* _Work to do_: Please reproduce word for word the part of the rows below that opens with the line containing "state / province: Bolivar" and closes with the line containing "collectors: D. H. LeSueur", including both of those lines.

────

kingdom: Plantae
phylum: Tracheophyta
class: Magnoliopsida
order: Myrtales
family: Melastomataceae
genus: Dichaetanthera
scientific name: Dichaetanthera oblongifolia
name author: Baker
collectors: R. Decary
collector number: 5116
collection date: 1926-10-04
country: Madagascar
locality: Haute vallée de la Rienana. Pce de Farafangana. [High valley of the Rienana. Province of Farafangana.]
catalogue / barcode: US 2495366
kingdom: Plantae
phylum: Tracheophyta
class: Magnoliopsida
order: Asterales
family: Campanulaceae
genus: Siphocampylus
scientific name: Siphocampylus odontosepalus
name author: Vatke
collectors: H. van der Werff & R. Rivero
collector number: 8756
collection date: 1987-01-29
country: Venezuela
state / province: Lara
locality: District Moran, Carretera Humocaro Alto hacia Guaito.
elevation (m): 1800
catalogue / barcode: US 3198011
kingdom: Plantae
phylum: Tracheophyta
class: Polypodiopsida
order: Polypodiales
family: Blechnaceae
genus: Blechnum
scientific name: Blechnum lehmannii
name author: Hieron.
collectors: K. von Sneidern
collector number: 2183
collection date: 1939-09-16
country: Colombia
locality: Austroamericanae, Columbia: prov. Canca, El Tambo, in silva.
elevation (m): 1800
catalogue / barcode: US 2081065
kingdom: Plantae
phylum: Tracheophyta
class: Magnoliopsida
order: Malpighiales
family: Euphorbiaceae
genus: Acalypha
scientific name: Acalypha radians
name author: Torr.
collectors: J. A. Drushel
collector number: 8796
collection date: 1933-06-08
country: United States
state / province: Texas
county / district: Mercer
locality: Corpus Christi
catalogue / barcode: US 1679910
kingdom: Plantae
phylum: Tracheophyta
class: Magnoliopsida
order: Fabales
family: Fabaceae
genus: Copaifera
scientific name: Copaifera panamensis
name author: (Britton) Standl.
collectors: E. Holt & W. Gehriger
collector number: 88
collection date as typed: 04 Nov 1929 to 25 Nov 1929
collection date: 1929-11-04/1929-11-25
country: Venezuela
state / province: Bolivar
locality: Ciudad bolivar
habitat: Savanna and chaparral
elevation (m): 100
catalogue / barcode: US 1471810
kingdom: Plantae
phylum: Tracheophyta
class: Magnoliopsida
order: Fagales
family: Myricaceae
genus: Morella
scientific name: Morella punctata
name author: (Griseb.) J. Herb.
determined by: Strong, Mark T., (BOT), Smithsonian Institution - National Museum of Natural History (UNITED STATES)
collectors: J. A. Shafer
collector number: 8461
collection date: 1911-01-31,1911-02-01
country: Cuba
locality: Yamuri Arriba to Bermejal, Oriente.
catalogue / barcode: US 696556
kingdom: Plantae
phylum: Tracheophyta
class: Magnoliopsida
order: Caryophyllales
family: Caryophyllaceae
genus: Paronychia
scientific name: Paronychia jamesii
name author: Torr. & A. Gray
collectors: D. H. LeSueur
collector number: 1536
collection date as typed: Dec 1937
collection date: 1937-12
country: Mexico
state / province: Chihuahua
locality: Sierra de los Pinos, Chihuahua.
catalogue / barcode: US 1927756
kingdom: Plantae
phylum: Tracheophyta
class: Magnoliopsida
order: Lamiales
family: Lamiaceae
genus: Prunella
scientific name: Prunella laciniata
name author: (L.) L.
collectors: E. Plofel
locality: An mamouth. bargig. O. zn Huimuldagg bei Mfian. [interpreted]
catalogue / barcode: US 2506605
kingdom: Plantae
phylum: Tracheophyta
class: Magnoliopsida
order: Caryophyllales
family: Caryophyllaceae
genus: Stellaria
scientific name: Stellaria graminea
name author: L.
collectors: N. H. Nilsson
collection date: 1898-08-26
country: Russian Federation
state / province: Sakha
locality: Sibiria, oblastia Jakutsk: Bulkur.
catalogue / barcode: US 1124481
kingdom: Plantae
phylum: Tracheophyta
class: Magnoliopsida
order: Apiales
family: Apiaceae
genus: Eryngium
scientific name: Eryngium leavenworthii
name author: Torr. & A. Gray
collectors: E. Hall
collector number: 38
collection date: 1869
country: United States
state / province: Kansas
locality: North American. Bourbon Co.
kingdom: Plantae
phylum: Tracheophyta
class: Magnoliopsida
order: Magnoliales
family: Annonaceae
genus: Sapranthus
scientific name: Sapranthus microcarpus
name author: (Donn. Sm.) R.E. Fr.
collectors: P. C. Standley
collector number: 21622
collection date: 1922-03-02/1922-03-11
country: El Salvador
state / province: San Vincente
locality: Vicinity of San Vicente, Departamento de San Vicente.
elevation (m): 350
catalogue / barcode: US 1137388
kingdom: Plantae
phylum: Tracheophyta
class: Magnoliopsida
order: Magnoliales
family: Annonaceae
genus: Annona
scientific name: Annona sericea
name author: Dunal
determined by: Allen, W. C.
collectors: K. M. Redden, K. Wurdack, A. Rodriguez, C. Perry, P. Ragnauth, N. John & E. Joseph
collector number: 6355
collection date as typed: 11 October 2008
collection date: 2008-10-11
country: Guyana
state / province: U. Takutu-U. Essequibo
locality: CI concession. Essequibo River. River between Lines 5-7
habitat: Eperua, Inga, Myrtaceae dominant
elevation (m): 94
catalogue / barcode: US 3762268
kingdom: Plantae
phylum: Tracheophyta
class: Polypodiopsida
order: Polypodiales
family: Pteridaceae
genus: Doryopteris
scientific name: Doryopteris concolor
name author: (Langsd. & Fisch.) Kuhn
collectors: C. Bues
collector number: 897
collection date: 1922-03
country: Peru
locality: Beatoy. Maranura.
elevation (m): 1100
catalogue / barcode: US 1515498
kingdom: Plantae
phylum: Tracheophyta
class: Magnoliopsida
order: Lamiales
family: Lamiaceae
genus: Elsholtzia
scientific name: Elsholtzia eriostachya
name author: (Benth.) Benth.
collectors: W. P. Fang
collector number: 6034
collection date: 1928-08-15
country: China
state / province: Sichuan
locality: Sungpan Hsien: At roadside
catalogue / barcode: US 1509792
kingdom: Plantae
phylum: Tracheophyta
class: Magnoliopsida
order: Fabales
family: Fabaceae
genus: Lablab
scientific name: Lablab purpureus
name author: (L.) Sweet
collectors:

────

* _Reply_:
state / province: Bolivar
locality: Ciudad bolivar
habitat: Savanna and chaparral
elevation (m): 100
catalogue / barcode: US 1471810
kingdom: Plantae
phylum: Tracheophyta
class: Magnoliopsida
order: Fagales
family: Myricaceae
genus: Morella
scientific name: Morella punctata
name author: (Griseb.) J. Herb.
determined by: Strong, Mark T., (BOT), Smithsonian Institution - National Museum of Natural History (UNITED STATES)
collectors: J. A. Shafer
collector number: 8461
collection date: 1911-01-31,1911-02-01
country: Cuba
locality: Yamuri Arriba to Bermejal, Oriente.
catalogue / barcode: US 696556
kingdom: Plantae
phylum: Tracheophyta
class: Magnoliopsida
order: Caryophyllales
family: Caryophyllaceae
genus: Paronychia
scientific name: Paronychia jamesii
name author: Torr. & A. Gray
collectors: D. H. LeSueur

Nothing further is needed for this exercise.